Il direttore generale dell’Asst di Lecco, Marco Trivelli, è interessato allo stabile di via XI Febbraio. Anzi, sarebbe davvero contento di poterlo acquisire, o meglio, sarebbe felice di poterne rientrare in possesso, perché, formalmente, il palazzo è inutilizzato ed è stato più volte oggetto di interventi poi lasciati a metà nel corso degli ultimi vent’anni. Un palazzo che avrebbe dovuto ospitare non solo i locali “tecnici” della Prefettura, ma si era ipotizzato anche il trasferimento in quello stabile dell’appartamento di rappresentanza del prefetto stesso, nel recente passato, che, attualmente posto in via don Rodrigo, costa ai contribuenti circa 70mila euro all’anno. Però, giustamente, il prefetto Paolo Ponta vuole chiudere la questione, perché lasciare un immobile centrale come quello di via XI Febbraio senza possibilità di sviluppo, con lavori che al meglio sono da rifare e senza una *dead line* della possibile conclusione del cantiere, sarebbe uno spreco di tempo e denaro pubblici. Per cui Ponta, con grande coraggio e determinazione, vuole uscire dalla palude in cui ha trovato impantanato il progetto “nuova Prefettura”.

La sua speranza è poter fare diventare definitiva la sede prefettizia di corso Promessi Sposi, attualmente, e dalla nascita della Prefettura nel 1995, ancora provvisoria (di proprietà dell’Istituto per il Sostentamento del Clero della Diocesi di Milano e che costa circa 260mila euro all’anno, in fase però di rinegoziazione e, magari, di acquisto). Ma l’Asst di Lecco cosa dice? Marco Trivelli, direttore generale dell’Azienda socio sanitaria territoriale lecchese, è molto chiaro al proposito: «Siamo stati noi a chiedere al prefetto Ponta di poter fare un sopralluogo di quell’area, di quel palazzo», spiega Trivelli. «Lo faremo tra qualche giorno (probabilmente già settimana prossima, *n.d.r.*), e vediamo se riusciamo a riprendere possesso di quell’immobile. Di sicuro sia via Tubi sia una parte di servizi territoriali legati al Dm 77 (decreto pilastro del Pnrr per la riforma dell’assistenza territoriale in Italia, *n.d.r.*), sono congestionati. Trovare nuove sedi possibili è un mio obiettivo».

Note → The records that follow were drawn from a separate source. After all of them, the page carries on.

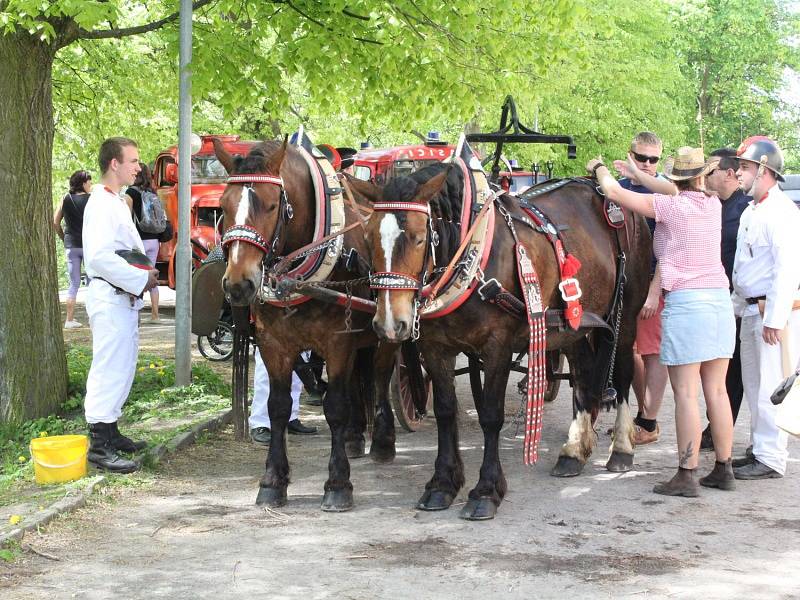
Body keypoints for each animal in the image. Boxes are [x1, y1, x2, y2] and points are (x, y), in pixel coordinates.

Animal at [214, 137, 398, 510]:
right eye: (223, 206)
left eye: (272, 206)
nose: (239, 284)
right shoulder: (274, 344)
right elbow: (278, 408)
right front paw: (273, 480)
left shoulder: (338, 341)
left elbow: (336, 407)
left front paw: (338, 484)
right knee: (359, 381)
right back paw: (356, 436)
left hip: (384, 331)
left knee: (381, 377)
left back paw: (383, 440)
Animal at [350, 163, 648, 520]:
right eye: (368, 239)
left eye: (419, 238)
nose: (390, 323)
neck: (471, 254)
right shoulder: (435, 348)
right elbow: (445, 411)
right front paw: (442, 484)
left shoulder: (497, 348)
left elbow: (491, 415)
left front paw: (486, 490)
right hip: (572, 324)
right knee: (583, 373)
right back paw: (574, 451)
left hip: (626, 316)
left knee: (624, 371)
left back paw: (622, 449)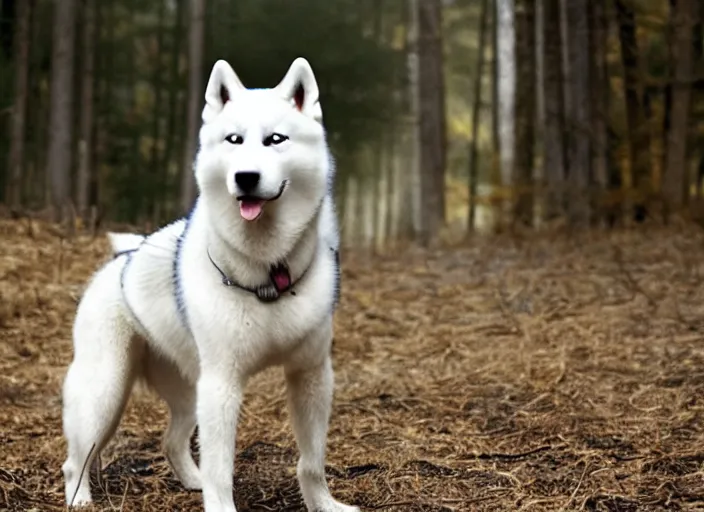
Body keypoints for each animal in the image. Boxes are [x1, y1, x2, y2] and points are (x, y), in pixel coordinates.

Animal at [59, 57, 358, 512]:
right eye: (233, 139)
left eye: (275, 140)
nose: (246, 177)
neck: (268, 273)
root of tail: (122, 260)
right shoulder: (222, 386)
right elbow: (222, 469)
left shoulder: (311, 376)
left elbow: (311, 462)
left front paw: (324, 504)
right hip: (105, 394)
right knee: (76, 459)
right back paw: (80, 498)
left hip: (187, 393)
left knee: (170, 442)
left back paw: (191, 480)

Diversamente da quanto era dato sapere prima, però, il comodato d’uso gratuito a favore della Prefettura è ancora molto lungo: «Non ho esaminato i documenti», premette Trivelli, «ma ci sarebbero ancora otto-nove anni di comodato a favore della Prefettura. Però sarebbe un’operazione coraggiosa e opportuna se il prefetto la facesse davvero, quella di interrompere il comodato e restituirci il bene. Sarebbe cosa molto gradita». Sugli eventuali spostamenti in via XI Febbraio dei servizi le ipotesi sono tante: si potrebbe portare il Dipartimento delle Fragilità (Difra), ma anche parte della rete dipendenze, una delle Cot (centrali operative territoriali), il servizio vaccinale (che era ospitato proprio lì ai tempi delle vecchie Ussl) e molto altro. Trivelli però non vuole mettere il carro davanti ai buoi e si limita a osservare: «Qualsiasi eventuale destinazione d’uso è prematura. Di sicuro sarebbe, ripeto, utile avere di nuovo quell’immobile. Però il sopralluogo serve proprio a capire se è deteriorato, com’è messo internamente, che lavori sono stati fatti e quali ci sarebbero da fare. Dopo di che potremmo parlare di quel che si potrebbe ospitare lì. Ma non sappiamo ancora se l’operazione sia fattibile o meno».